> FRAGMENTO
────

Con toda seguridad podemos y debemos tachar la (mala) religión como el “opio del pueblo” —porque lo es, y es nociva para nosotros—. Gran parte del lenguaje de ‘Dios’ se ha usado, y se continúa usando, para fines perversos.
Pero si la mala religión es el opio del pueblo, ¿será que las reglas del fair play dictan también que la fe ciega en el Materialismo representa una dosis todavía más grandes de hongos mágicos?
Es hora de dejar atrás esta calle sin salida. La verdadera apertura intelectual requiere que por lo menos aceptemos la posibilidad de la existencia de Dios —sin importar si nos gusta, si entendemos, o si tan siguiera llegamos a concebir a ese ‘Dios’—. En toda probabilidad, dicha Presencia tan vasta está ahí, creamos en ella o no. Un eclipse total, o una tormenta perfecta, no significan que el sol haya dejado de existir.
Habiendo dicho eso…
Como seguidor de Jesús de Nazaret, el hombre, en lo personal encuentro otras razones más concretas para sospechar de la creencia en ‘Dios’.
Por un lado, buena parte del discurso supuestamente ‘cristiano’ que se refiere a un Dios que está totalmente divorciado del Jesús de carne y hueso que caminó por las calles polvorientas de la Palestina del siglo primero.
El autor del cuarto evangelio, por ejemplo, nos dejó claro que no podemos referirnos al “logos” o a la “palabra” como algo o alguien separado de Jesús. Para Juan, la Consciencia Cósmica se encarnó en carne y hueso en un momento turbulento de la historia del universo. Hoy en día, muchos creyentes pasan por alto la afirmación audaz de los autores del Nuevo Testamento, para quienes se conviertió en impensable hablar de Dios sin mencionar a Jesús.

────

> EJERCICIOS
(a) Por favor, transcribe literalmente la parte del fragmento que empieza con las palabras "Es hora de dejar" y termina con "creencia en ‘Dios’.".
(b) Responde estas preguntas con datos del fragmento:
(i) ¿Qué dos fenómenos se dan como ejemplo de que el sol no deja de existir?
(ii) ¿De quién se declara seguidor quien escribe?
(iii) ¿Quién dejó claro que no se puede hablar del "logos" como algo separado de Jesús?

────

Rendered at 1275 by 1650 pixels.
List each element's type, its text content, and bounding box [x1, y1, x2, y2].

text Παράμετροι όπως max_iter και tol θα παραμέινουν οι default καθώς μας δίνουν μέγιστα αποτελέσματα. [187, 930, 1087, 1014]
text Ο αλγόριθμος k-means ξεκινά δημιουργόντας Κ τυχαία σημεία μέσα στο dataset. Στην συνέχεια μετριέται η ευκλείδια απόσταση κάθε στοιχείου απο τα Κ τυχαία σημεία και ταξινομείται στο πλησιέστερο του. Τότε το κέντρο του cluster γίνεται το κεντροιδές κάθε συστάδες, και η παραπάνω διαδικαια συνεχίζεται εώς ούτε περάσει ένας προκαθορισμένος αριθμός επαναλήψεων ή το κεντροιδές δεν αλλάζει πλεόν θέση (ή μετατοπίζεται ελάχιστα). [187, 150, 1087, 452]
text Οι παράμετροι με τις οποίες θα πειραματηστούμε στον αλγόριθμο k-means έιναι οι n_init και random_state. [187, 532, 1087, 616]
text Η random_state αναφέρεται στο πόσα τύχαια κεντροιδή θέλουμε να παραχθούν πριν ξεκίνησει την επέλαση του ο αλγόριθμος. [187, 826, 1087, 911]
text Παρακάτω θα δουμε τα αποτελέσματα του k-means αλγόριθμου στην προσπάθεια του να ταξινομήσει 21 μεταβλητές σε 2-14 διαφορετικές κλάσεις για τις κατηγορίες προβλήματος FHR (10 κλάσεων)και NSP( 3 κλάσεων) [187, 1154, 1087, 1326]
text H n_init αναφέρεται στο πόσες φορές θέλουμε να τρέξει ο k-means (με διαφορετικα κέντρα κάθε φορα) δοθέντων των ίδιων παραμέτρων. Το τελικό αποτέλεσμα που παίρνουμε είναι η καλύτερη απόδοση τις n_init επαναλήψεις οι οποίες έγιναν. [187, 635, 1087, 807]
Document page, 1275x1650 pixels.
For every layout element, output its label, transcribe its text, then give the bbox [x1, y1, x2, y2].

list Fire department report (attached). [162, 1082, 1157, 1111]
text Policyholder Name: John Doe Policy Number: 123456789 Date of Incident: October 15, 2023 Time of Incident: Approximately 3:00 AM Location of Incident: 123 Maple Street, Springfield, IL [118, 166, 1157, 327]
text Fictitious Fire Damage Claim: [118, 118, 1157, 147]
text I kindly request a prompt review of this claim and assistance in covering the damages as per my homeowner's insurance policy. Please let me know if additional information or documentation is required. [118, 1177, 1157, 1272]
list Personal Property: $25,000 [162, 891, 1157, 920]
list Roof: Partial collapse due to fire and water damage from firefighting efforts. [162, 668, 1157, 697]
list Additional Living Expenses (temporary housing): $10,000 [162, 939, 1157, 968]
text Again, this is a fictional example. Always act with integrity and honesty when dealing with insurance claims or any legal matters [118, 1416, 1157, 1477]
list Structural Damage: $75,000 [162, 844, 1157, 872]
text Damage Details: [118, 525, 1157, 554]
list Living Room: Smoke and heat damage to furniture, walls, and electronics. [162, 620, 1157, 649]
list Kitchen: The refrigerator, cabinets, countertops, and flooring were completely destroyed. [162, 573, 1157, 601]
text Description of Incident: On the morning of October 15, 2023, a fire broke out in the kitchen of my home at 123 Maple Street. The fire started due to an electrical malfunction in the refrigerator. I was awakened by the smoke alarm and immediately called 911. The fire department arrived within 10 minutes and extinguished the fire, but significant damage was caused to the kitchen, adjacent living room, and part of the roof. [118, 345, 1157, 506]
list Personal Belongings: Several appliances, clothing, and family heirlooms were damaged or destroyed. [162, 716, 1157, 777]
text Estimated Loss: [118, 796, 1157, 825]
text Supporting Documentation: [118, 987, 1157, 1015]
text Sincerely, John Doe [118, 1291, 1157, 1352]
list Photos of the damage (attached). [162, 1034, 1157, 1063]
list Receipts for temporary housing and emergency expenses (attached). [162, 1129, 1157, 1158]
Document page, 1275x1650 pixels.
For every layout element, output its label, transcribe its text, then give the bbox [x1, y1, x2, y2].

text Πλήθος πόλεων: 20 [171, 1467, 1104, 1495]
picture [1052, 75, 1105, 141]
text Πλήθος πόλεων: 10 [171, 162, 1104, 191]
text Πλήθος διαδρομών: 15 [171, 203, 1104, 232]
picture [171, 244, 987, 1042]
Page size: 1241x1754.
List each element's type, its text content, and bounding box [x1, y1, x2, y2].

────

> SOLUCIONES
(a)
Es hora de dejar atrás esta calle sin salida. La verdadera apertura intelectual requiere que por lo menos aceptemos la posibilidad de la existencia de Dios —sin importar si nos gusta, si entendemos, o si tan siguiera llegamos a concebir a ese ‘Dios’—. En toda probabilidad, dicha Presencia tan vasta está ahí, creamos en ella o no. Un eclipse total, o una tormenta perfecta, no significan que el sol haya dejado de existir.
Habiendo dicho eso…
Como seguidor de Jesús de Nazaret, el hombre, en lo personal encuentro otras razones más concretas para sospechar de la creencia en ‘Dios’.

(b)
(i) Un eclipse total y una tormenta perfecta.
(ii) De Jesús de Nazaret, el hombre.
(iii) El autor del cuarto evangelio, Juan.